Zdaniem producenta z Ingolstadt, nowe Audi RS5 Cabrio przyspiesza od 0 do 100 km/h w czasie 4,9 sekundy, zaś prędkość maksymalna została elektronicznie ograniczona do 250 km/h. Na specjalne życzenie Audi zdejmie kaganiec i auto będzie w stanie rozpędzić się do 280 km/h. Średnie zużycie paliwa jednostki V8 to około 10,7 l/100km.
Co prawda debiut dopiero za kilka dni, ale już wiadomo, że na rynku w Niemczech nowe Audi RS5 Cabrio będzie kosztowało 88 500 euro. Da porównania model Audi RS5 Coupe to koszt startujący od poziomu 78 200 euro.
Na Salonie Samochodowym w Detroit zadebiutuje również odświeżone Audi R8. Mimo upływu lat, model ten nadal jest świeży i wzbudza emocje. Odświeżone Audi R8 otrzymało przede wszystkim nową 7-biegową skrzynię S tronic, która zastąpiła seryjną 6-biegową skrzynię zautomatyzowaną R tronic. Warto również wspomnieć o odświeżonej wersji V10 Plus z silnikiem o mocy 550 KM w nadwoziu typu Coupe.
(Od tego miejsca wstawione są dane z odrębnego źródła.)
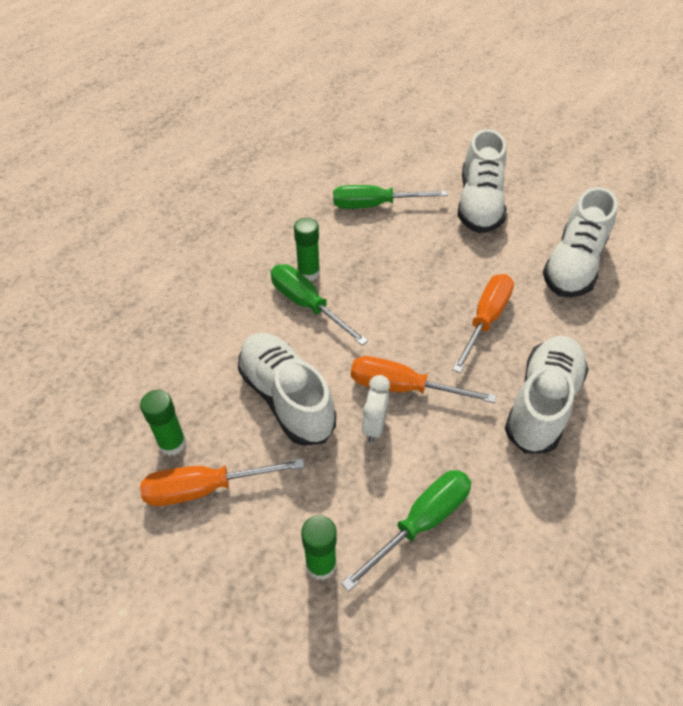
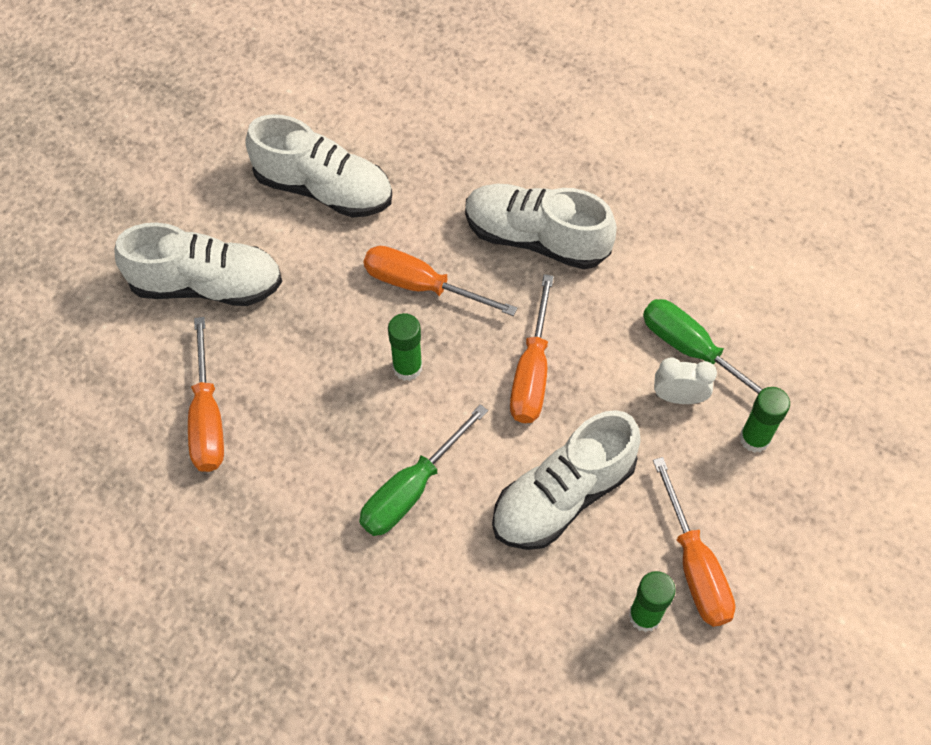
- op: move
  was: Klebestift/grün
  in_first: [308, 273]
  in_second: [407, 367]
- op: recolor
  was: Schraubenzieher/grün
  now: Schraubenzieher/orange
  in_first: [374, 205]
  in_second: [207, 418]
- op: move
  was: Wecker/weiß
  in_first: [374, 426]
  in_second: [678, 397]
Jak widać, rewolucji nie ma, ale warto zerknąć na szczegóły.
Jeśli chodzi o stylistykę, dopiero po bliższej obserwacji można zauważyć nowe lampy LED , jak również nieco zmieniony grill, który nabrał typowych już dla Audi kształtów – dwa górne rogi zostały ścięte zaś wewnątrz umieszczono pięć horyzontalnych chromowanych poprzeczek w wersji z silnikiem V10. Podobnych poprzeczek dorobiły się boczne wloty powietrza w zderzaku - w tym przypadku jest ich trzy.
Również z tyłu pojawiły się nowe światła LED, nieco zmienione logo „R8”, przeprojektowany dyfuzor, wyloty powietrza z trzema poprzeczkami oraz okrągłe końcówki układu wydechowego we wszystkich wersjach silnikowych. Również wewnątrz dokonano kilku subtelnych zmian - pojawiły się nowe materiały, wskazówki na zegarach oraz łopatki zmiany biegów.
Jeśli chodzi o to, co kryje się pod lekkim nadwoziem, to zmiany są dość znaczące. W ofercie pojawi się nowa wersja topowa - V10 Plus. Audi R8 V10 Plus będzie napędzane nieco przeprojektowanym 5,2-litrowym silnikiem V10 o mocy 550 KM z maksymalnym momentem obrotowym na poziomie 540 Nm osiąganych przy 6500 obr./min.
Model ze skrzynią S tronic przyspiesza od 0 do 100 km/h w czasie 3,5 sekundy, zaś prędkość maksymalna to 317 km/h. W przypadku wersji z 6-biegową skrzynią manualną przyspieszenie od 0 do 100 km/h zajmuje 3,8 sekundy zaś prędkość maksymalna to 319 km/h.